#### Source information:

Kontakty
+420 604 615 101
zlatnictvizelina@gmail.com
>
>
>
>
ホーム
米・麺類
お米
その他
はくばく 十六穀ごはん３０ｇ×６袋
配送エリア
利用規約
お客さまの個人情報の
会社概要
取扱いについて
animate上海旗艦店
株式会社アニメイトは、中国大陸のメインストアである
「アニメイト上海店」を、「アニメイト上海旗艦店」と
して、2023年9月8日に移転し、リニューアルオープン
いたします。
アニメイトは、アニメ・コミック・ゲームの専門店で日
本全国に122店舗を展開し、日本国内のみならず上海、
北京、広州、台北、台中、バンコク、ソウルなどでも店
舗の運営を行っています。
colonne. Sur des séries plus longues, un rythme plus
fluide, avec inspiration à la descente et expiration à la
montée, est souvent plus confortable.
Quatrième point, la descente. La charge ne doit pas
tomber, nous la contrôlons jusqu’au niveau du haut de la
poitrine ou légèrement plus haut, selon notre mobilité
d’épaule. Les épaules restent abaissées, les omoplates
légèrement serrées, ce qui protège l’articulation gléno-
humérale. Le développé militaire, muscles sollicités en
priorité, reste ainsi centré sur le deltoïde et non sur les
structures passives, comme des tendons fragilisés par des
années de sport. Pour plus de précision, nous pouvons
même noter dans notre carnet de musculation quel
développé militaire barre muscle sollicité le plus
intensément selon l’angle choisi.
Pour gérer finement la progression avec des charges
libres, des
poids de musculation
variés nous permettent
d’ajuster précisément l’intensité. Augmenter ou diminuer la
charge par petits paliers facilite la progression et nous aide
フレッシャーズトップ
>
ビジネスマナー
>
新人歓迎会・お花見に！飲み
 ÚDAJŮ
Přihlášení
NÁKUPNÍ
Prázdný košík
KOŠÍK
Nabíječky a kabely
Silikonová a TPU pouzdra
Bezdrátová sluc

#### Exercise aim:
Set down all of the data above, word for word.

#### Result of the task:
Kontakty
+420 604 615 101
zlatnictvizelina@gmail.com
>
>
>
>
ホーム
米・麺類
お米
その他
はくばく 十六穀ごはん３０ｇ×６袋
配送エリア
利用規約
お客さまの個人情報の
会社概要
取扱いについて
animate上海旗艦店
株式会社アニメイトは、中国大陸のメインストアである
「アニメイト上海店」を、「アニメイト上海旗艦店」と
して、2023年9月8日に移転し、リニューアルオープン
いたします。
アニメイトは、アニメ・コミック・ゲームの専門店で日
本全国に122店舗を展開し、日本国内のみならず上海、
北京、広州、台北、台中、バンコク、ソウルなどでも店
舗の運営を行っています。
colonne. Sur des séries plus longues, un rythme plus
fluide, avec inspiration à la descente et expiration à la
montée, est souvent plus confortable.
Quatrième point, la descente. La charge ne doit pas
tomber, nous la contrôlons jusqu’au niveau du haut de la
poitrine ou légèrement plus haut, selon notre mobilité
d’épaule. Les épaules restent abaissées, les omoplates
légèrement serrées, ce qui protège l’articulation gléno-
humérale. Le développé militaire, muscles sollicités en
priorité, reste ainsi centré sur le deltoïde et non sur les
structures passives, comme des tendons fragilisés par des
années de sport. Pour plus de précision, nous pouvons
même noter dans notre carnet de musculation quel
développé militaire barre muscle sollicité le plus
intensément selon l’angle choisi.
Pour gérer finement la progression avec des charges
libres, des
poids de musculation
variés nous permettent
d’ajuster précisément l’intensité. Augmenter ou diminuer la
charge par petits paliers facilite la progression et nous aide
フレッシャーズトップ
>
ビジネスマナー
>
新人歓迎会・お花見に！飲み
 ÚDAJŮ
Přihlášení
NÁKUPNÍ
Prázdný košík
KOŠÍK
Nabíječky a kabely
Silikonová a TPU pouzdra
Bezdrátová sluc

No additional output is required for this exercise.